> EXTRACTED TEXT:
>>>>
# Installing Pellet Stove



## rp14 (Nov 4, 2007)

I just picked up a pellet stove for the house to get away with the freestanding gas fireplace in the kitchen. I plan on keeping the gas stove installed as backup when power fails. I am going to install the pellet stove in the living room. Question is where I want to install it will be near the power panel outside, the pellet stove is going to be direct vent thru the wall about 2-3 feet away from the panel and 2-3 feet below the panel. The pellet stove will give off very little heat out the exhaust and will just go straight out the wall with a cage.
Is this something I can do? 
Suggestions?
Thank you,
Ron


----------



## glennjanie (Nov 4, 2007)

Hello RP14:
Yes, you can install the pellet stove. Just make sure there is an Underwriter's Label (UL) and follow the manufacturer's instructions to the tee. The exhaust usually points down, at least on a 45* angle to keep water from running back in it. It is probably fan forced also and will blow the exhaust steam away from the electrical box.
Remember UL means everything to your insurance company.
<<<<
> USING THE INFORMATION:
1. In the pellet stove thread, why does the reply say the stove's exhaust usually points down? Answer in one to three sentences.
2. Continue the pellet stove thread from its last post.

Pose estimation data
>>>>
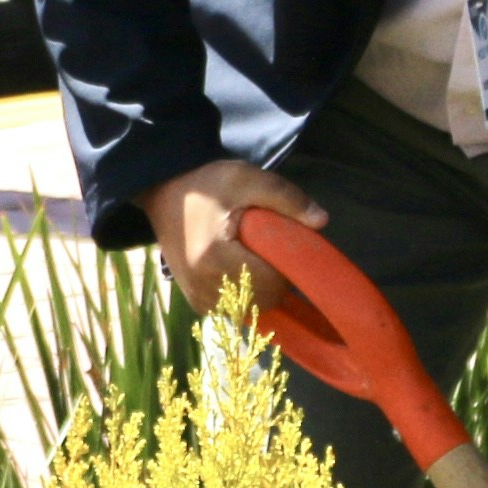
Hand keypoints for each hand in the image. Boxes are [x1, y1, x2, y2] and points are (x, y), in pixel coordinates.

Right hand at [144, 156, 322, 314]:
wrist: (165, 194)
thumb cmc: (207, 185)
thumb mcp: (248, 179)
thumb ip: (286, 197)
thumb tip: (322, 221)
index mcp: (215, 259)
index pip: (272, 283)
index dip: (285, 265)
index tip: (278, 242)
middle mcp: (203, 287)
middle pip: (264, 301)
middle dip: (275, 278)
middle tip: (266, 247)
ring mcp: (198, 300)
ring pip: (252, 308)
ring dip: (261, 287)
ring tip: (250, 255)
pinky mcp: (196, 304)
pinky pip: (236, 309)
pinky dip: (245, 293)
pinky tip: (239, 268)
<<<<
> RESPONSES:
1. The exhaust points down, at least at a 45-degree angle, to keep water from running back into it.

2.
Glenn


----------



## inspectorD (Nov 5, 2007)

Also have a building inspector or the fire department...guru... look over the install. Most folks will need the OKEY-dokey and a piece of paper for their INSURANCE co. to cover them if something should ever happen. 

This goes for all wood stoves and pellet and corn........the list goes on. I found out due to a home inspection. Those folks found out the hard way when the Ins co. would not cover the soot clean up after a smoke problem.

It's alway's good to find out .


----------



## glennjanie (Nov 5, 2007)

Right, and pictures and videos are very helpful too. It is a sad sight to see a wood burner the only thing left standing when the house burns down.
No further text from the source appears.